The History of Borders in the Wa Lands
Jianxiong Ma, Hong Kong University of Science & Technology, Hong Kong

Ethnic politics have shaped the society and culture of the Wa as a frontier people since the 14th century between Burma and Yunnan in Southwest China. One aspect of borders in the Wa lands was based on the interpretation of the myth about the head hunting and the Han strategist Kong Ming, which established a symbolic border between the head hunters and the other Han along the transportation routes. Since the 1720s when the Qing government integrated native chieftains into the administrative system, in order to resist the new Han migrants, some tribes in the Wa lands became involved in Lahu religious movements, which marked a new political border between the Wa with the Han and the Dai as well as the newly entitled chieftains. Since the 1880s, the Qing government began to negotiate borders with the British colonial powers until the Five Colors Map was made in 1941. The Wa lands were a problematic frontier forming either a barrier between Han officials and the Dai chieftains, or between the Qing state and the British colonial powers. But the local people also used their frontier identity strategically to cooperate with each other for resistance and to control the flow of commodities such as opium and mines. Thus three ways in which the Burma-Yunnan border can be viewed in the frontier context: as a conduit for interaction with others and interpreting relative identities, as a border between states, and as a border in local ethnic politics.

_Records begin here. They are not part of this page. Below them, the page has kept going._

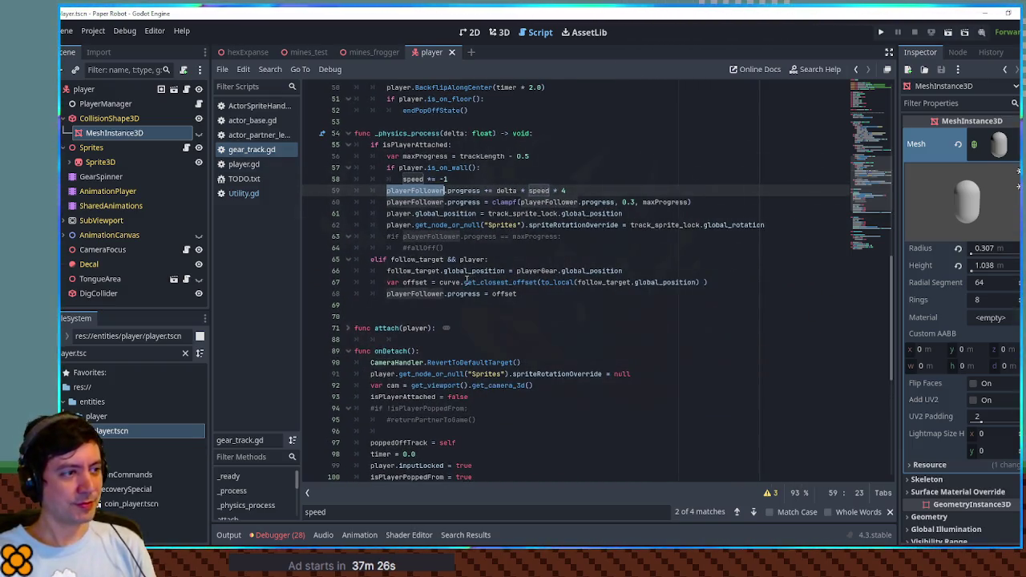
pyautogui.moveTo(618, 224)
pyautogui.mouseDown()
pyautogui.moveTo(387, 225)
pyautogui.moveTo(766, 226)
pyautogui.moveTo(387, 225)
pyautogui.mouseUp()
pyautogui.click(404, 225)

Stakeholders at the Sino-Myanmar Border: Who Benefits, Who Borders?
Mart Viirand, University of Edinburgh, United Kingdom

The border is no longer viewed as a line but rather as a social process embedded in various practices of spatiality. However, only a few political geographers, such as Paasi (2009; 2009) have called upon including contextuality as a part of the theory on borders, noting that the way how any institutionalized mechanisms channel and pattern daily lives are always contextual. Furthermore, contextuality is embodied in the continuously changing mixes of ‘past’ and new territorialities, contingent developments and trajectories in local dynamics, wider geopolitics and shifting local/state interests, all in mutual reaction. The context of Myanmar/Burma is a conceptual state with the central power, largely constituted in the Myanmar military, having no full territorial control, particularly over its borderlands with no pre-existing cultural, economic or geographical affiliations. The spatial outcomes are quite specific patchworks of spaces controlled by a multitude of different stakeholders from the state (i.e. Myanmar Army) to various political organizations and militias, some of which have mobilized and others regrouped with shifting interests and in reaction to the geopolitics, politics, trade, business and personal opportunities. The stakeholders also include ’common’ people who use the border for the arrangement of their everyday lives. The paper will study bordering as a process in time and space, focusing on the Sino-Myanmar border and the multitude of different stakeholders who nevertheless all share the skill of creatively negotiating this international boundary. Through this ’common ground,’ the paper tries to find a theoretical framework to studiying borders of various contexts.